90. Alden
Alden
S carlett didn’t say much—just reached for her half-full glass, drained it like water, then muttered, “I need air.”
The curve of her mouth didn’t match the words. It was too sly. Too sharp.
She didn’t wait for a reaction. Just turned and walked off into the shadows beyond the torches, her hips swaying like she knew damn well I’d follow.
I hesitated maybe three seconds.
Long enough for Kane to lift his brows and shoot me a look that screamed seriously?
Long enough for Trace to glance down the path, gripping his drink like it physically hurt not to go after her.
Long enough for Brielle to smirk and whisper something under her breath.
Then I stood.
Didn’t say a word.
Didn’t need to.
Rhett huffed. “And here we go.”
I followed.
The night was warm—too warm. The path dipped and narrowed, crushed shell and gravel crunching beneath my boots. I spotted her ahead, just past a bend, lit only by slats of moonlight slicing through palm leaves overhead. She wasn’t walking fast. Just fast enough to make me work for it.
I caught up to her near a clearing.
“You want company or am I just the poor bastard you hoped would take the hint?”
Scarlett didn’t stop walking, but her tone was pure tease. “Took you long enough.”
“I was trying to be polite.”
She glanced back over her shoulder, hair falling like a golden curtain against her bare back. “You’re terrible at polite.”
“Yeah?” I stepped closer, my hand brushing hers. “You knew I’d follow.”
“I was counting on it.”
We were off the path now, deep enough that the firelight from the villas barely touched the clearing. The only sound was the rustle of trees and the faint crash of waves on the shore below.
She finally stopped, spun to face me. “You ever feel like your blood’s not yours?”
The question hit harder than it should’ve. Her voice had dropped, suddenly serious, but her eyes were burning.
I took a step closer. “Every day since I met you.”
Scarlett tilted her head. “You gonna kiss me, Alden?”
“You planning on letting me?”
Her answer was a single step backward—her spine met the bark of a tree, and her chin lifted in a silent dare.
I didn’t answer with words.
I closed the distance in a blink, my hands bracing on either side of her head, body flush against hers. Her breath hitched. Mine was gone.
Scarlett kissed like she was claiming me.
I let her.
She tangled her fingers in my shirt, dragging me closer until there was nothing between us but friction and memory and need.
She broke the kiss only long enough to gasp, “Don’t you dare hold back.”
Her back hit the bark, and she pulled me in like gravity—hands in my hair, nails scraping my neck.
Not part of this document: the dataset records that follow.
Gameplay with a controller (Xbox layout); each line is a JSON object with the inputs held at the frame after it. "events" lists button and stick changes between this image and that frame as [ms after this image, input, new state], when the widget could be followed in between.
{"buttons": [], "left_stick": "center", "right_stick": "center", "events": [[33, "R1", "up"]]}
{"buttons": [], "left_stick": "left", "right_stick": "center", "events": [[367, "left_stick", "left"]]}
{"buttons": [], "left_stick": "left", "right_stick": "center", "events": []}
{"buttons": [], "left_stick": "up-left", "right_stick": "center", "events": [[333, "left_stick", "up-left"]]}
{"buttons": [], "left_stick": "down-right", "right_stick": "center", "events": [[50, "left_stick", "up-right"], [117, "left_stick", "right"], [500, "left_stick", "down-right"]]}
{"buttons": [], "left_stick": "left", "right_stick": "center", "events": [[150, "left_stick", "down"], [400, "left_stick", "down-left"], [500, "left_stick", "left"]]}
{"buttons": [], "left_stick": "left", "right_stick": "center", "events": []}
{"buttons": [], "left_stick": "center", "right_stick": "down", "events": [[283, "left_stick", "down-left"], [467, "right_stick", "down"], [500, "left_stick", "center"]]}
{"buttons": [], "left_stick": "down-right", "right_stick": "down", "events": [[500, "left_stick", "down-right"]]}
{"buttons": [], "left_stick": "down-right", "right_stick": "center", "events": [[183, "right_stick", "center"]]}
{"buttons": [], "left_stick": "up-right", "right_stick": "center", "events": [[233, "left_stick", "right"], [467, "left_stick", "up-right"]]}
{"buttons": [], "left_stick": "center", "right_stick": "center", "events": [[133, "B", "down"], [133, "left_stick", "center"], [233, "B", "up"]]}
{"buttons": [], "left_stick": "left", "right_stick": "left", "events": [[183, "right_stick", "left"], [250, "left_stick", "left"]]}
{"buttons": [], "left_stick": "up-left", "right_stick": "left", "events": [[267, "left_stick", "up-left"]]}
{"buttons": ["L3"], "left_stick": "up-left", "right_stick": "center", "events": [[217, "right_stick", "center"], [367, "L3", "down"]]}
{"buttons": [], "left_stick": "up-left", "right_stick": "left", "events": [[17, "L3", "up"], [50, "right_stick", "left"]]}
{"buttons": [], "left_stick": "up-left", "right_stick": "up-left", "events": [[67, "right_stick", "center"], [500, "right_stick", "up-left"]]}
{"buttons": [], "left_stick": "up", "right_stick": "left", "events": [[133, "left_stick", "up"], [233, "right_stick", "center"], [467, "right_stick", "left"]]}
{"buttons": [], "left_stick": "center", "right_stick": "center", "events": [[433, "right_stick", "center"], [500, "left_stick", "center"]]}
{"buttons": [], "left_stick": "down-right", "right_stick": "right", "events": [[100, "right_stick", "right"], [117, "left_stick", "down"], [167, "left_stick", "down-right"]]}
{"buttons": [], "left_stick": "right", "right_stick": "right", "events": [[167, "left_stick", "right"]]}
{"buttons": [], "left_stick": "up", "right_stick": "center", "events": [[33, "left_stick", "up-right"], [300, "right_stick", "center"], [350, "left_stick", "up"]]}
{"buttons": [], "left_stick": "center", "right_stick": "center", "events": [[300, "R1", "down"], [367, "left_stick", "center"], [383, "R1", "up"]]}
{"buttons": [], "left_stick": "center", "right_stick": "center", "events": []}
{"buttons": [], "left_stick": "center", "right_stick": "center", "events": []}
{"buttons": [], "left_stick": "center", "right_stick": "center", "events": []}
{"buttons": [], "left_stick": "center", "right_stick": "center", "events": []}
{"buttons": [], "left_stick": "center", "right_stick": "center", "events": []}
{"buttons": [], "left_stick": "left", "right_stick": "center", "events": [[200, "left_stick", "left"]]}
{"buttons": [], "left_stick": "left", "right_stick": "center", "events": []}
She kissed like she was angry, like I’d made her wait too long.
Maybe I had.
I dragged my hand down her thigh, lifting until she hitched her leg around my waist. She didn't falter—just gripped tighter, mouth parting against mine as I pressed her harder into the tree. The rough bark scraped against her spine, and still, she didn’t flinch.
Scarlett didn’t break. She demanded.
Her other leg wrapped around me, and I caught her weight without hesitation. She was already pulling at my shirt, shoving it up like it was in the way—and it was. Everything was.
I yanked her dress up, not caring if it tore.
“Tell me you want this,” I breathed against her jaw.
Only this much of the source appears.